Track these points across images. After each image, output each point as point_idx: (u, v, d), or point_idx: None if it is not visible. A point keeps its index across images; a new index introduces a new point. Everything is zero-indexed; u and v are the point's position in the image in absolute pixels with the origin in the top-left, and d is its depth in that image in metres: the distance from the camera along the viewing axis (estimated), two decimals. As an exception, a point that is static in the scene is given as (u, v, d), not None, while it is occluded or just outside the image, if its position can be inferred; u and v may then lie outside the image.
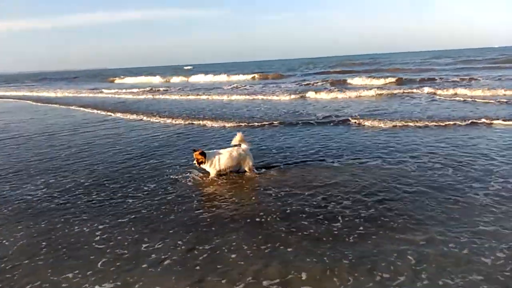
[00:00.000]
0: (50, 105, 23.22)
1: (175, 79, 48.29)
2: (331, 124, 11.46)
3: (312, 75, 37.56)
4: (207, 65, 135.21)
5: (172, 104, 19.72)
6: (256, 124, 12.05)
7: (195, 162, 6.78)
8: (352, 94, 18.67)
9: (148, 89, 31.04)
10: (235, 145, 6.96)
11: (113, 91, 30.89)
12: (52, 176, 7.31)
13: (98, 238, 4.66)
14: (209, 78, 43.99)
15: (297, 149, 8.38)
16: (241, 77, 40.86)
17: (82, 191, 6.39)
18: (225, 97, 21.34)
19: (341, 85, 24.61)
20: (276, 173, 6.90)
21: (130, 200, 5.84)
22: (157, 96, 24.72)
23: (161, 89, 30.69)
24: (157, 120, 14.16)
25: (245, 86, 28.23)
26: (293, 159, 7.63)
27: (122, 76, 59.61)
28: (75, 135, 11.84)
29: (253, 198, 5.77)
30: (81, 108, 20.02)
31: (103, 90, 32.73)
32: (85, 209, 5.62)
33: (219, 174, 6.85)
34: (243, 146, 6.93)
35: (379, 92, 18.55)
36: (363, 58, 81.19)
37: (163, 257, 4.10)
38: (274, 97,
----
All lines from the one containing "30: (81, 108, 20.02)" to the end of the records, both ends included, should be printed exactly and on their own.

30: (81, 108, 20.02)
31: (103, 90, 32.73)
32: (85, 209, 5.62)
33: (219, 174, 6.85)
34: (243, 146, 6.93)
35: (379, 92, 18.55)
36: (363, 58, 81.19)
37: (163, 257, 4.10)
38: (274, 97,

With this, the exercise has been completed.